Numbers (Intel i9-9980HK, ReleaseFast)
| Scenario | Throughput |
|---|---|
| segment ingest | 105.6M points/s |
| segment point query | 3.9M lookups/s |
| segment lens query | 4.1M lookups/s |
| parallel ingest (8 series) | 109.6M points/s |
| file-backed ingest | 197K points/s (fsync) |
| protocol header roundtrip | 1.55M iter/s |
| auth verify (constant-time) | 1.71B compares/s |
The lens-query throughput being slightly higher than raw point query is a measurement artefact, what it really says is “the comptime-monomorphised lens path adds no measurable overhead on top of the raw lookup”, which is the result I wanted.
What’s the point
You can build a perfectly good timeseries database without any of this. The market has several.

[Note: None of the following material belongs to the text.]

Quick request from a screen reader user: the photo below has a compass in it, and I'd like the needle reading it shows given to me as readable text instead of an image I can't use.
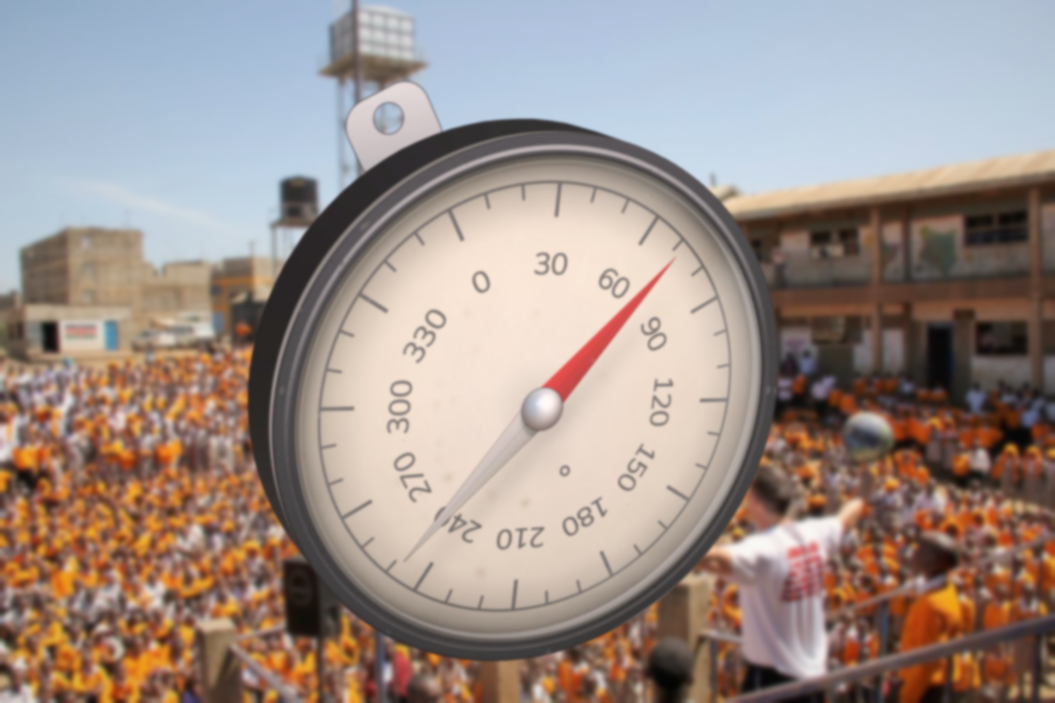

What I wanted to know was: if you take the function-of-time framing seriously, all the way down through the storage layout and the runtime, do you get a system that’s smaller, more honest about its semantics, and easier to compose with? I think yes. The model gives you partial functions that don’t lie about missing data, lenses that compose by the same rules functions do, an actor runtime where contention is bounded by name (one series per actor), and a file format you don’t have to deserialise.